Challenging official propaganda





Speaker: Dr Joyce Nip, Senior Lecturer, University of Sydney

Date: Friday November 29, 2013
Time: 1 – 2 p.m.
Venue: Digital Media Lab, Eliot Hall

Free Admission

Popularity of the Internet has changed the way public opinion is formed. Before the Internet, news information and commentaries–the basis and source of influence on public opinion– was disseminated by traditional mass media. The content of news media in the West was in itself largely decided by news professionals and the elites. In the PRC, where the news media are state-owned, official control of news is a prominent feature of its public communication system. With digital network media on the Internet, ordinary people can now produce, publish and disseminate information publicly, and this changes their role in the formation of public opinion. In China, the launch of Weibo by in 2009 pushed the new dynamic to a new height. As a result of events and grievances exposed on Weibo, critical public opinion has been formed over many issues, and which has led to the investigation of malpractices, calling off of unpopular projects, and dismissal of officials. The study reported here forms part of a larger project about public opinion on Sina Weibo. It focuses on the exposure of a series of corrupt officials on Sina Weibo after the 18th Party Congress of the Chinese Communist Party in 2012, and examines the social positions of opinion leaders in these cases. The relative roles of official agencies, mainstream news media and citizens are discussed in public opinion formation in these cases.

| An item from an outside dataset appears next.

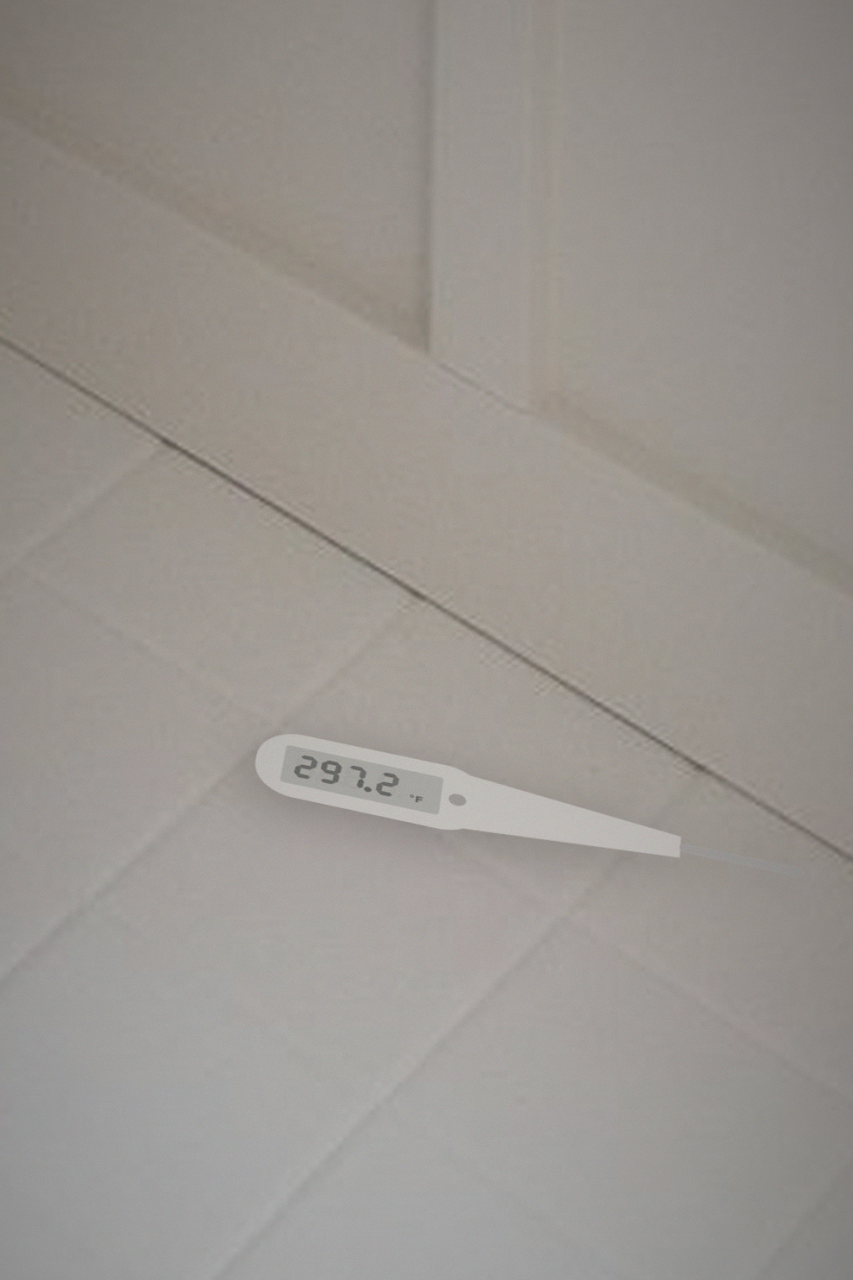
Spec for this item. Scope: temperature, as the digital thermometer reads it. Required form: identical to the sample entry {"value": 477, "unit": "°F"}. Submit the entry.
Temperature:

Dr Joyce Nip is senior lecturer in the Department of Media and Communications as well as Department of Chinese Studies at the University of Sydney. In 2004-5, Joyce was a Fulbright Visiting Scholar affiliated with the Philip Merrill College of Journalism, University of Maryland, College Park. She is editorial board member of Journalism Practice and Digital Journalism. Before joining the academia, she worked as a journalist and cultural manager.